# Group Counseling-abuse



## Numb in Ohio (Oct 31, 2011)

My IC advised me to go to local women's abuse center and go through group counseling for abuse.

My H never physically assaulted me, but if he put me through mental abuse, emotional abuse, verbal abuse, monitoring, controlling, financial abuse, and sexual abuse, is this enough to go?

I guess I feel as if most the women go there have been through the physical abuse. I don't want to go and take time away from someone who may be more needing for the help?

Am I trying to make excuses? Maybe I'm just scared, I don't know. Maybe because it will make it "real"....


----------



## Orpheus (Jul 6, 2012)

You've been given a suggestion to go. Find a group and contact the moderator and ask if it would be appropriate for you. I suspect you'll find an additional avenue of support and care.


----------



## in my tree (Jun 9, 2012)

Numb in Ohio said:


> I guess I feel as if most the women go there have been through the physical abuse. I don't want to go and take time away from someone who may be more needing for the help?
> 
> Am I trying to make excuses? Maybe I'm just scared, I don't know. Maybe because it will make it "real"....

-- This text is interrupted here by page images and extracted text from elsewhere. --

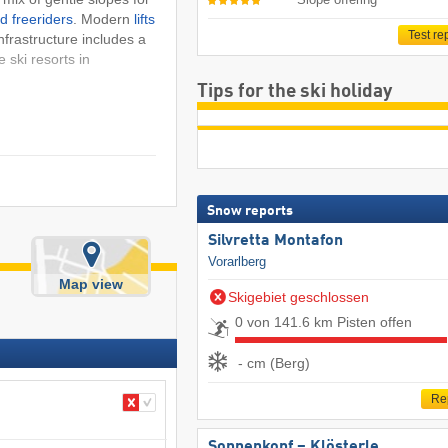
d freeriders
. Modern
lifts
Test re
nfrastructure includes a
e ski resorts in
Tips for the ski holiday
Snow reports
Silvretta Montafon
Vorarlberg
Map view
Skigebiet geschlossen
0 von 141.6 km Pisten offen
- cm (Berg)
Re
Sonnenkopf – Klösterle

No - you would not be taking time away from others. Physical abuse is horrible but, as it is said, the emotional/mental abuse stays with you longer. You need help - go and get it.


----------



## Readytogo (Jul 11, 2012)

Numb in Ohio said:


> My IC advised me to go to local women's abuse center and go through group counseling for abuse.
> 
> My H never physically assaulted me, but if he put me through mental abuse, emotional abuse, verbal abuse, monitoring, controlling, financial abuse, and sexual abuse, is this enough to go?
> 
> ...



Emotional scars last much longer than bruises - it will help you get stronger, make connections with other people and most of all help make you stronger for your future. 

You are worth the time.


----------



## Numb in Ohio (Oct 31, 2011)

Thank you, it just makes me anxious.. and it's just hard to believe that I am in this situation. 

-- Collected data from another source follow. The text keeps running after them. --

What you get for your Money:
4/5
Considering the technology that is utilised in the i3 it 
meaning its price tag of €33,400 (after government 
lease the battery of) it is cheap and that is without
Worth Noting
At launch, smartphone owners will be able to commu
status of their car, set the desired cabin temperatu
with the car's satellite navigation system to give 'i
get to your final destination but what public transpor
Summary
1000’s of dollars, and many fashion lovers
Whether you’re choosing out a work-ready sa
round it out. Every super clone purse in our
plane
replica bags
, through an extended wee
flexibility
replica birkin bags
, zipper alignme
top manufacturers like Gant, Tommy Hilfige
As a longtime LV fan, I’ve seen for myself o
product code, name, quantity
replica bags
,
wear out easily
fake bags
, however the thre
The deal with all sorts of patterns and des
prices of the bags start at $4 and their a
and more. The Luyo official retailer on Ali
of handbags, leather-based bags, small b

Tomorrow, I'm going for my hiv test as well... just a lot on my mind... things I would have never imagined, as with most here, that I would have to go through..


----------



## Readytogo (Jul 11, 2012)

Numb in Ohio said:


> Thank you, it just makes me anxious.. and it's just hard to believe that I am in this situation.
> 
> Tomorrow, I'm going for my hiv test as well... just a lot on my mind... things I would have never imagined, as with most here, that I would have to go through..



you are encouragement for all of us readers who are in similar situations . It will make you stronger for tomorrow. You're doing all the right things!


----------